START QUOTED PASSAGE
In uncompensated rearfoot varus (A), the calcaneus (and forefoot) are inverted when the subtalar joint is neutral.
The person compensates (B) by pronating STJ to allow medial heel to touch the ground.
Compensation retards supination during midstance/terminal stance.
The therapist can eliminate the need for compensation by supporting the deformity using an orthosis with a medial heel wedge.
In uncompensated forefoot varus (A), the plane of metatarsal heads is inverted in relation to the rearfoot's plane when the subtalar joint is neutral.
The person compensates (B) by pronating the STJ durng midstance and terminal stance to allow the first metatarsal to contact the ground.
The compensation retards midstance/terminal stance supination.
The therapist can eliminate the need for compensation by supporting the deformity with an orthosis that incorporates a medial forefoot wedge.
In uncompensated forefoot valgus (A), the plane of metatarsal heads is everted in relation to the rearfoot when the STJ is in neutral.
The person compensates (B) by supinating the STJ during midstance then pronating during terminal stance.
The compensation makes the foot less stable during preswing and push-off and, over time, produces joint laxity and pain.
The therapist can eliminate the need for compensation by supporting the deformity with an orthosis that incorporates a lateral forefoot wedge.
When the ankle's passive dorsiflexion is limited, the cause can be structural (bony and fixed or rigid) or "functional," related to shortened soft tissue.
Whatever the source of the limited ankle dorsiflexion, one can compensate by pronating the STJ during midstance and terminal stance. Because pronation has a sagittal plane component, dorsiflexion, the person can advance the tibia during stance by moving at the subtalar joint as well as the ankle.
The compensatory pronation provides as much as 10 degrees of functional dorsiflexion (Tiberio, Bohannon, & Zito, 1989) but at the cost of rendering the foot mobile during push-off.
Rodgers, M.M. (1995). Dynamic foot biomechanics. Journal of Orthopedic and Sports Physical Therapy, 21, 306-316.
Tiberio, D. (1988). Pathomechanics of structural foot deformities. Physical Therapy, 68, 1840-9.
Tiberio, D., Bohannon, R.W., & Zito, M.A. (1989). Effect of subtalar joint position on the measurement of maximum ankle dorsiflexion. Clinical Biomechanics, 4, 189-191.
END QUOTED PASSAGE
START EXTRACTED RECORDS
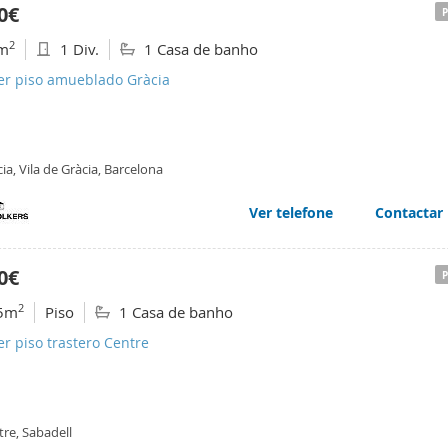
0€
2
m
1 Div.
1 Casa de banho
ler piso amueblado Gràcia
ia, Vila de Gràcia, Barcelona
Ver telefone
Contactar
0€
2
5m
Piso
1 Casa de banho
er piso trastero Centre
re, Sabadell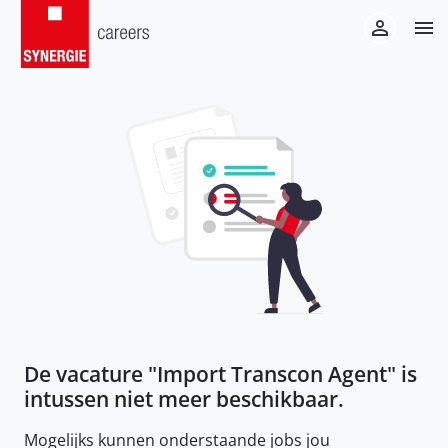
De vacature "
Import Transcon Agent
" is
intussen niet meer beschikbaar.
Mogelijks kunnen onderstaande jobs jou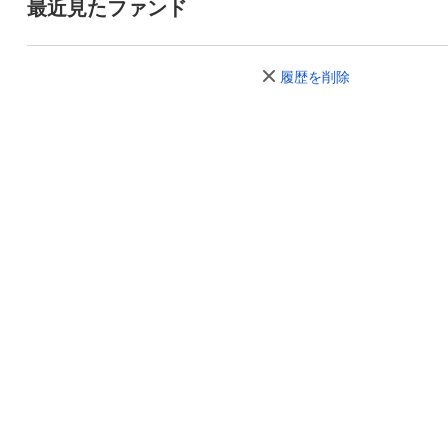
最近見たファンド
履歴を削除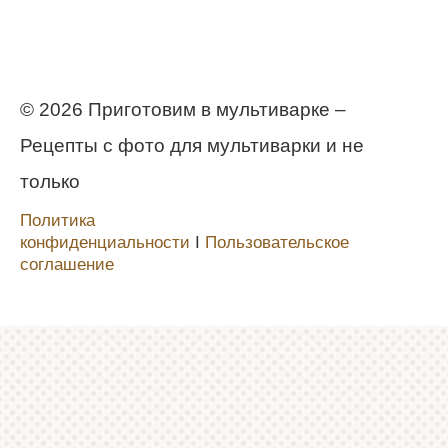
© 2026 Приготовим в мультиварке –
Рецепты с фото для мультиварки и не
только
Политика
конфиденциальности
Ι
Пользовательское
соглашение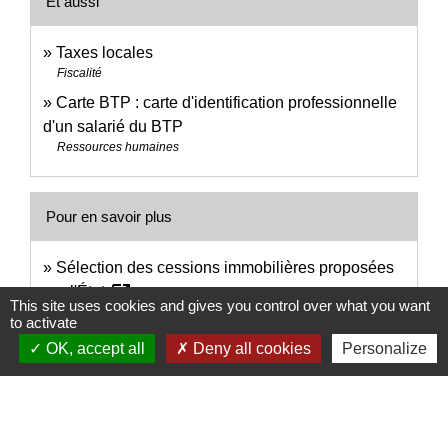
Et aussi
Taxes locales
Fiscalité
Carte BTP : carte d'identification professionnelle
d'un salarié du BTP
Ressources humaines
Pour en savoir plus
Sélection des cessions immobilières proposées
open_in_new
par l'État
This site uses cookies and gives you control over what you want
Ministère chargé des finances
to activate
open_in_new
TPE et PME du BTP, pensez à l'aide Bâtir +
OK, accept all
Deny all cookies
Personalize
Ministère chargé de l'économie
Signaler une erreur sur cette page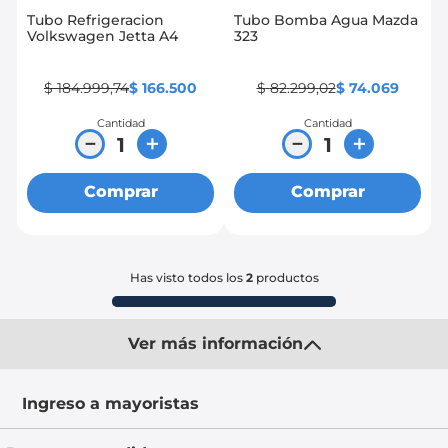
Tubo Refrigeracion
Tubo Bomba Agua Mazda
8
.
chevrolet spark gt
Volkswagen Jetta A4
323
9
.
mazda 2
$
184
.
999
,
74
$
166
.
500
$
82
.
299
,
02
$
74
.
069
10
.
chevrolet sail
Cantidad
Cantidad
－
＋
－
＋
Comprar
Comprar
Has visto todos los
2
productos
Ver más información
Ingreso a mayoristas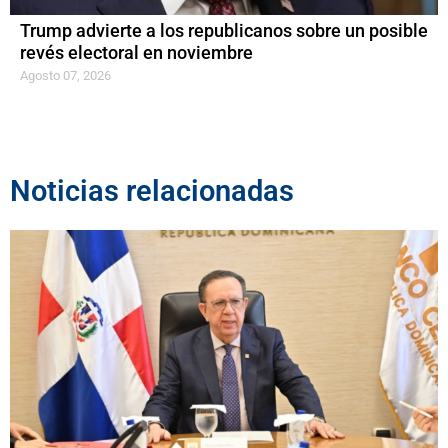
Trump advierte a los republicanos sobre un posible
revés electoral en noviembre
Agosto 07, 2026
Noticias relacionadas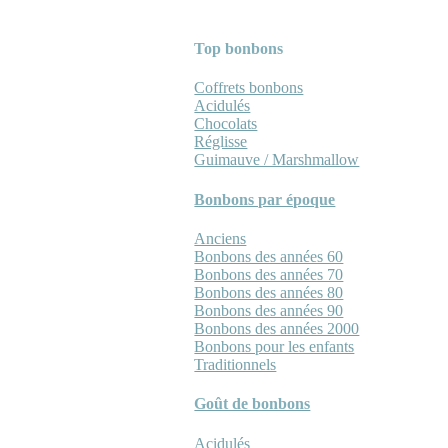
Top bonbons
Coffrets bonbons
Acidulés
Chocolats
Réglisse
Guimauve / Marshmallow
Bonbons par époque
Anciens
Bonbons des années 60
Bonbons des années 70
Bonbons des années 80
Bonbons des années 90
Bonbons des années 2000
Bonbons pour les enfants
Traditionnels
Goût de bonbons
Acidulés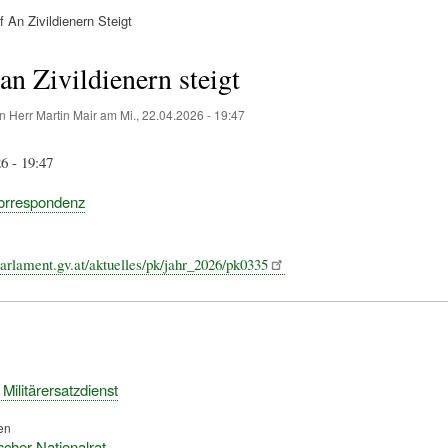
 An Zivildienern Steigt
ation
an Zivildienern steigt
on
Herr Martin Mair
am
Mi., 22.04.2026 - 19:47
6 - 19:47
orrespondenz
arlament.gv.at/aktuelles/pk/jahr_2026/pk0335
- Militärersatzdienst
en
scher Nationalrat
END EXTRACTED RECORDS
*TASKS FOR THIS EXERCISE*.
a) In the foot deformity text, what kind of wedge does the orthosis for uncompensated forefoot valgus incorporate?
b) Return the portion of the foot deformity text from "When the ankle's" up to and including "as the ankle.", copied word for word.

*ANSWERS TO THIS EXERCISE*.
a) A lateral forefoot wedge.

b)
When the ankle's passive dorsiflexion is limited, the cause can be structural (bony and fixed or rigid) or "functional," related to shortened soft tissue.
Whatever the source of the limited ankle dorsiflexion, one can compensate by pronating the STJ during midstance and terminal stance. Because pronation has a sagittal plane component, dorsiflexion, the person can advance the tibia during stance by moving at the subtalar joint as well as the ankle.